Le deuxième jour de menstruation on réalise un contrôle des niveaux d'Œstradiol pour vérifier qu'ils sont basaux et de
cette façon pouvoir commencer l'administration de la FSH. La FSH stimule, de manière contrôlée, la croissance des
follicules jusqu'à ce qu'ils arrivent à la taille adéquate pour induire l'ovulation.
Dans le cycle d'exemple du graphique, on administre la HCG le 12è jour, et à peu près 36 heures après, on aspire les
ovocytes (ponction folliculaire) pour qu'ils soient fécondés au laboratoire de FIV. À partir de ce moment on les maintient
en culture pour obtenir le développement embryonnaire jusqu'au jour où on réalise le transfert des embryons ayant plus
grand potentiel d'implantation à l'intérieur de l'utérus maternel.
L'administration de progestérone commence en même temps que la phase lutéale, c'est-à-dire, après le déclenchement
de l'ovulation, et elle se maintient jusqu'à connaître le résultat du test de grossesse. Si on atteint la gestation, on
continue le supplément de progestérone jusqu'à visualiser le sac embryonnaire et l'embryon avec pulse cardiaque.
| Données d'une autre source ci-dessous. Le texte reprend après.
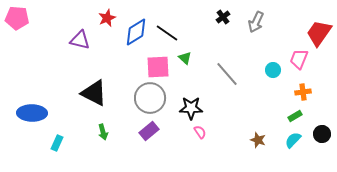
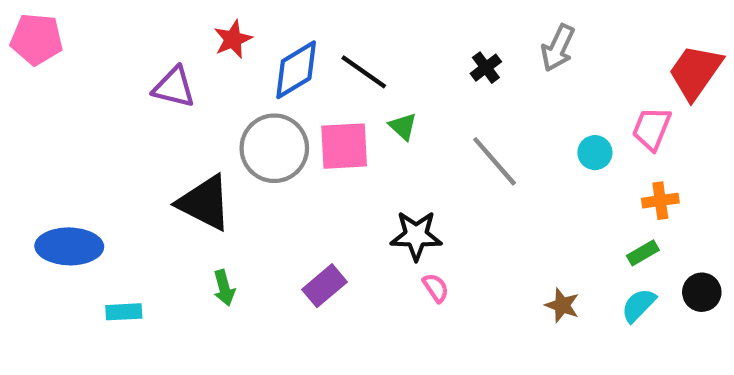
black cross: (223, 17) -> (486, 68), moved
gray circle: (150, 98) -> (274, 148), moved
cyan rectangle: (57, 143) -> (124, 312), turned 63

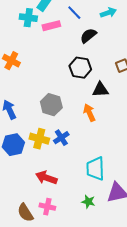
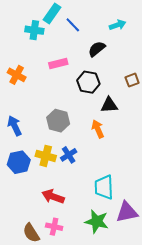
blue line: (74, 13) -> (73, 25), moved
pink rectangle: (51, 26) -> (58, 63), moved
green star: (88, 202) -> (97, 221), size x1.6

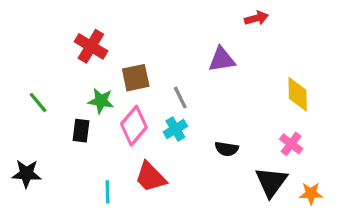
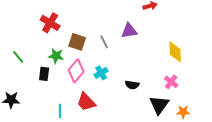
brown square: (136, 78) -> (77, 42), turned 30
gray line: (180, 98) -> (104, 42), moved

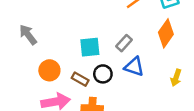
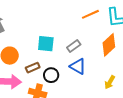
black circle: (103, 74) -> (51, 75), moved
brown rectangle: (80, 79) -> (33, 68), turned -64

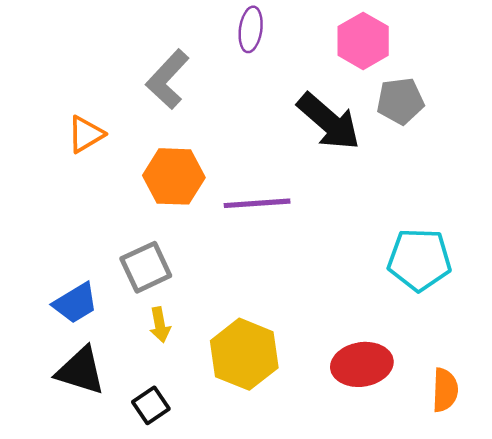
En cas d'utilisation d'antagonistes de GnRH, le traitement commence le 2è-3è jour du cycle par la stimulation ovarienne
avec FSH et à partir d'un moment concret dans lequel il existe le danger du déclenchement d'une ovulation spontanée,
on ajoute les antagonistes de la GNRH, qui évitent que se produise un pic de LH endogène et nous permet de contrôler
le cycle jusqu'au moment du déclenchement de l'ovulation.